● **Directions for this task**
Reproduce the material with every instance of "платформа" changed to "среда", keeping everything else intact.

● **Records for this exercise**
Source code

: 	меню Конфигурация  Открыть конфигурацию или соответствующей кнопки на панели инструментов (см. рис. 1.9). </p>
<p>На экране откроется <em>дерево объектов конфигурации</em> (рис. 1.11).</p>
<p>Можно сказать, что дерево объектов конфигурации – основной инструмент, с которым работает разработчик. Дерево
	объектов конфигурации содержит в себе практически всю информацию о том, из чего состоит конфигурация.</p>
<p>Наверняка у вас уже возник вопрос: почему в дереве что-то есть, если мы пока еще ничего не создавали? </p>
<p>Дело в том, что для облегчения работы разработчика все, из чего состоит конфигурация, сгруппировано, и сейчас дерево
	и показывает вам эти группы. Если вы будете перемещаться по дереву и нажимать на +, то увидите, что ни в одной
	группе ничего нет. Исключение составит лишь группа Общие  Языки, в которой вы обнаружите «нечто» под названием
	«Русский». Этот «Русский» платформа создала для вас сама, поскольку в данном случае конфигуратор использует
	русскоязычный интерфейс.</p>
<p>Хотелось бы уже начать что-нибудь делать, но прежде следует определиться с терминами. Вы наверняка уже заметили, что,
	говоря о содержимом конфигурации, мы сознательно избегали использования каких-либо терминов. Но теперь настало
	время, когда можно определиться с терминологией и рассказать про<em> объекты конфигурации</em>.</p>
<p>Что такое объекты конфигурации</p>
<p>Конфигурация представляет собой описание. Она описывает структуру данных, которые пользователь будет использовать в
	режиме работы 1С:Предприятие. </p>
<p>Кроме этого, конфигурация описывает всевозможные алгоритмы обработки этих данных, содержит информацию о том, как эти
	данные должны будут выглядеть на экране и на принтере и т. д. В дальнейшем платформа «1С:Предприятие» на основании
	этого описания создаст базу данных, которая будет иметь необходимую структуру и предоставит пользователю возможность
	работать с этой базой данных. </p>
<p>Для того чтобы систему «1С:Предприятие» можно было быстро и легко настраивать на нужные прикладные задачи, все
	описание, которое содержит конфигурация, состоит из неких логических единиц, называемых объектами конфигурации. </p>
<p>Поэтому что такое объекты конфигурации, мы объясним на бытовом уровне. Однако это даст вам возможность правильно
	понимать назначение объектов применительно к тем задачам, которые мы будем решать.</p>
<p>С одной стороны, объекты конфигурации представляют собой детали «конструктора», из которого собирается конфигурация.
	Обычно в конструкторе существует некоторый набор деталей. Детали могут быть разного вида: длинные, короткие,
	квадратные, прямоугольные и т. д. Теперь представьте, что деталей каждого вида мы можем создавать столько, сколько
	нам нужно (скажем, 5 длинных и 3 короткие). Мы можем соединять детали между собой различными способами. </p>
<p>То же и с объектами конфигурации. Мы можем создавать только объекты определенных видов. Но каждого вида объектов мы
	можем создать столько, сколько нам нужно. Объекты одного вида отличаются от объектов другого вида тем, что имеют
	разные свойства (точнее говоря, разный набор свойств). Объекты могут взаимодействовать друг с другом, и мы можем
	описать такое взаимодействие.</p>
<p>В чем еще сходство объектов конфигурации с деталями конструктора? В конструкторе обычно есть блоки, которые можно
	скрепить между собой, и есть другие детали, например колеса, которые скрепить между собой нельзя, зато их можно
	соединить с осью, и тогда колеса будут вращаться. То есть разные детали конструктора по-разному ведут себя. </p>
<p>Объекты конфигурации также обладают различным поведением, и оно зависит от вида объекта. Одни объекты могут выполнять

● **Problem solution**
Source code

: 	меню Конфигурация  Открыть конфигурацию или соответствующей кнопки на панели инструментов (см. рис. 1.9). </p>
<p>На экране откроется <em>дерево объектов конфигурации</em> (рис. 1.11).</p>
<p>Можно сказать, что дерево объектов конфигурации – основной инструмент, с которым работает разработчик. Дерево
	объектов конфигурации содержит в себе практически всю информацию о том, из чего состоит конфигурация.</p>
<p>Наверняка у вас уже возник вопрос: почему в дереве что-то есть, если мы пока еще ничего не создавали? </p>
<p>Дело в том, что для облегчения работы разработчика все, из чего состоит конфигурация, сгруппировано, и сейчас дерево
	и показывает вам эти группы. Если вы будете перемещаться по дереву и нажимать на +, то увидите, что ни в одной
	группе ничего нет. Исключение составит лишь группа Общие  Языки, в которой вы обнаружите «нечто» под названием
	«Русский». Этот «Русский» среда создала для вас сама, поскольку в данном случае конфигуратор использует
	русскоязычный интерфейс.</p>
<p>Хотелось бы уже начать что-нибудь делать, но прежде следует определиться с терминами. Вы наверняка уже заметили, что,
	говоря о содержимом конфигурации, мы сознательно избегали использования каких-либо терминов. Но теперь настало
	время, когда можно определиться с терминологией и рассказать про<em> объекты конфигурации</em>.</p>
<p>Что такое объекты конфигурации</p>
<p>Конфигурация представляет собой описание. Она описывает структуру данных, которые пользователь будет использовать в
	режиме работы 1С:Предприятие. </p>
<p>Кроме этого, конфигурация описывает всевозможные алгоритмы обработки этих данных, содержит информацию о том, как эти
	данные должны будут выглядеть на экране и на принтере и т. д. В дальнейшем среда «1С:Предприятие» на основании
	этого описания создаст базу данных, которая будет иметь необходимую структуру и предоставит пользователю возможность
	работать с этой базой данных. </p>
<p>Для того чтобы систему «1С:Предприятие» можно было быстро и легко настраивать на нужные прикладные задачи, все
	описание, которое содержит конфигурация, состоит из неких логических единиц, называемых объектами конфигурации. </p>
<p>Поэтому что такое объекты конфигурации, мы объясним на бытовом уровне. Однако это даст вам возможность правильно
	понимать назначение объектов применительно к тем задачам, которые мы будем решать.</p>
<p>С одной стороны, объекты конфигурации представляют собой детали «конструктора», из которого собирается конфигурация.
	Обычно в конструкторе существует некоторый набор деталей. Детали могут быть разного вида: длинные, короткие,
	квадратные, прямоугольные и т. д. Теперь представьте, что деталей каждого вида мы можем создавать столько, сколько
	нам нужно (скажем, 5 длинных и 3 короткие). Мы можем соединять детали между собой различными способами. </p>
<p>То же и с объектами конфигурации. Мы можем создавать только объекты определенных видов. Но каждого вида объектов мы
	можем создать столько, сколько нам нужно. Объекты одного вида отличаются от объектов другого вида тем, что имеют
	разные свойства (точнее говоря, разный набор свойств). Объекты могут взаимодействовать друг с другом, и мы можем
	описать такое взаимодействие.</p>
<p>В чем еще сходство объектов конфигурации с деталями конструктора? В конструкторе обычно есть блоки, которые можно
	скрепить между собой, и есть другие детали, например колеса, которые скрепить между собой нельзя, зато их можно
	соединить с осью, и тогда колеса будут вращаться. То есть разные детали конструктора по-разному ведут себя. </p>
<p>Объекты конфигурации также обладают различным поведением, и оно зависит от вида объекта. Одни объекты могут выполнять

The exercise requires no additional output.